(Dataset entries)

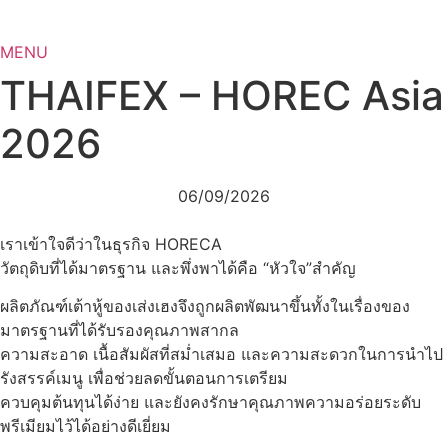
MENU
THAIFEX – HOREC Asia
2026
06/09/2026
เราเข้าใจดีว่าในธุรกิจ HORECA
วัตถุดิบที่ได้มาตรฐาน และพึ่งพาได้คือ “หัวใจ”สำคัญ
ผลิตภัณฑ์เต้าหู้ของเส่งเฮงจึงถูกผลิตพัฒนาขึ้นทั้งในเรื่องของ
มาตรฐานที่ได้รับรองคุณภาพสากล
ความสะอาด เนื้อสัมผัสที่สม่ำเสมอ และความสะดวกในการนำไป
รังสรรค์เมนู เพื่อช่วยลดขั้นตอนการเตรียม
ควบคุมต้นทุนได้ง่าย และยังคงรักษาคุณภาพความอร่อยระดับ
พรีเมียมไว้ได้อย่างดีเยี่ยม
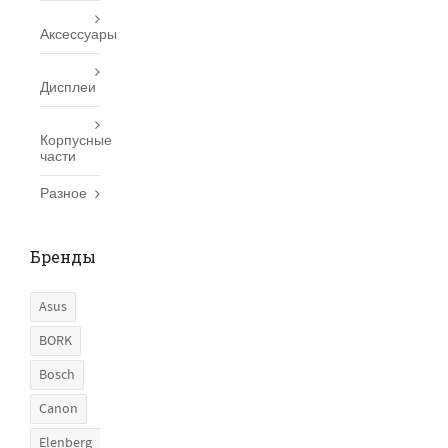
Аксессуары
Дисплеи
Корпусные
части
Разное
Бренды
Asus
BORK
Bosch
Canon
Elenberg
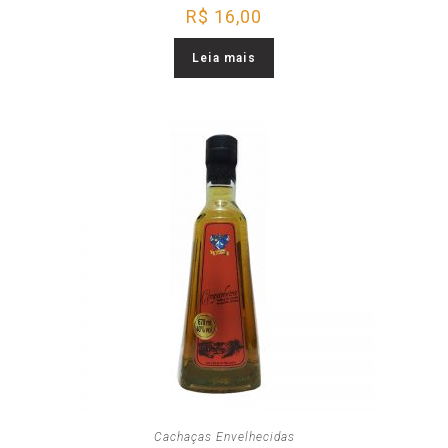
R$
16,00
Leia mais
Cachaças Envelhecidas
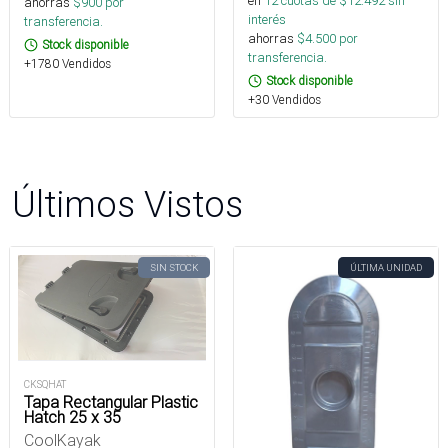
en
12
cuotas de $
12.492
sin
ahorras
$
900
por
interés
transferencia.
ahorras
$
4.500
por
Stock disponible
transferencia.
+1780 Vendidos
Stock disponible
+30 Vendidos
Últimos Vistos
SIN STOCK
ÚLTIMA UNIDAD
CKSQHAT
Tapa Rectangular Plastic
Hatch 25 x 35
CoolKayak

(End Dataset entries)

▸ Task
The expected answer is an unaltered copy of the listing, images removed.

▸ Response area
MENU
THAIFEX – HOREC Asia
2026
06/09/2026
เราเข้าใจดีว่าในธุรกิจ HORECA
วัตถุดิบที่ได้มาตรฐาน และพึ่งพาได้คือ “หัวใจ”สำคัญ
ผลิตภัณฑ์เต้าหู้ของเส่งเฮงจึงถูกผลิตพัฒนาขึ้นทั้งในเรื่องของ
มาตรฐานที่ได้รับรองคุณภาพสากล
ความสะอาด เนื้อสัมผัสที่สม่ำเสมอ และความสะดวกในการนำไป
รังสรรค์เมนู เพื่อช่วยลดขั้นตอนการเตรียม
ควบคุมต้นทุนได้ง่าย และยังคงรักษาคุณภาพความอร่อยระดับ
พรีเมียมไว้ได้อย่างดีเยี่ยม
Аксессуары
Дисплеи
Корпусные
части
Разное
Бренды
Asus
BORK
Bosch
Canon
Elenberg
R$
16,00
Leia mais
Cachaças Envelhecidas
en
12
cuotas de $
12.492
sin
ahorras
$
900
por
interés
transferencia.
ahorras
$
4.500
por
Stock disponible
transferencia.
+1780 Vendidos
Stock disponible
+30 Vendidos
Últimos Vistos
SIN STOCK
ÚLTIMA UNIDAD
CKSQHAT
Tapa Rectangular Plastic
Hatch 25 x 35
CoolKayak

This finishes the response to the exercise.